CSUS reports it needs to increase their 4-year transfer graduation rate to 68 percent and the first-year freshman 6-year graduation rate to 51 percent.

In the interview, Nelsen said had several other employment opportunities lined up after his departure from Texas, although he declined to identify them. Nelsen says his first choice was CSUS.

Nelsen’s reason? The students.

What stood out to Nelsen about CSUS, he says, is the percentage of students awarded Federal Pell Grants, based on financial need.

On average, half of CSU students receive Pell Grants. After UTPA and UT-Brownsville merged, the new school, UT-Rio Grande Valley, reports that 61 percent of its students received Pell Grants in 2014.

Nelsen says the CSUS students “are going to be very, very successful but they need some help.”

The CSU Chancellor’s Office reports that a Graduation Initiative has been set in place to graduate more students. As of now, the CSU graduates just over 50 percent of its students in 6 years.

To achieve a better graduation rate for the CSU system, CSUS reports it needs to increase their 4-year transfer graduation rate to 68 percent and the first-year freshman 6-year graduation rate to 51 percent.

The Office of Institutional Research and Effectiveness reports that UTPA’s 6-year graduation rate was at 42.7 percent in 2014.

Yajayra Gonzalez, the CSUS Associated Student Government president who met Nelsen in July said she was excited the new president.

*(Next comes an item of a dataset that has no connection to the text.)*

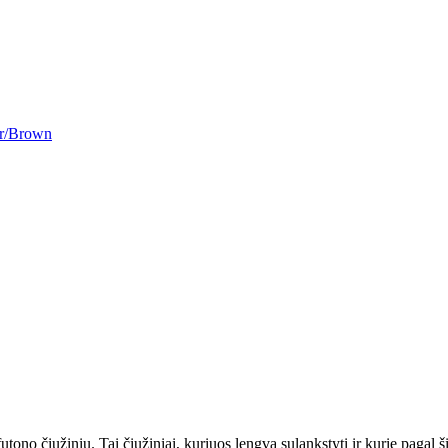
ar/Brown
ono čiužinių. Tai čiužiniai, kuriuos lengva sulankstyti ir kurie pagal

“After hearing him give his speech, I knew then that we were going to get along just great. He is very student oriented, and I am confident that he will put the students first,” Gonzalez says.

Gonzalez told Nelsen that many students feel there is a lack of communication between the administration and the students during student government elections, and Gonzalez felt that a “town hall” meeting would aid in the process for next year.

Gonzalez says Nelsen was available to host the meeting and answered student’s questions thoroughly.

Nelsen wants to increase the number of internships available for students. He has met with the Sacramento Metro Chambers to open up business-oriented internships.

“This leads to careers,” Nelsen says.

Nelsen’s other plans include to increase salaries for faculty and staff “based upon equity because some faculty have been here longer and get paid less, that’s not appropriate.”

Nelsen said in an interview, he plans to talk to legislators and private donors to increase pay.

Nelsen says that he feels close to students because he knows what it is like face obstacles like poverty while in school. “I know what  an education means,” he says.

Ed’s Note: Jessica Hice is a reporter with Capitol News, a project of the University of California Center Public-Affairs Journalism Program.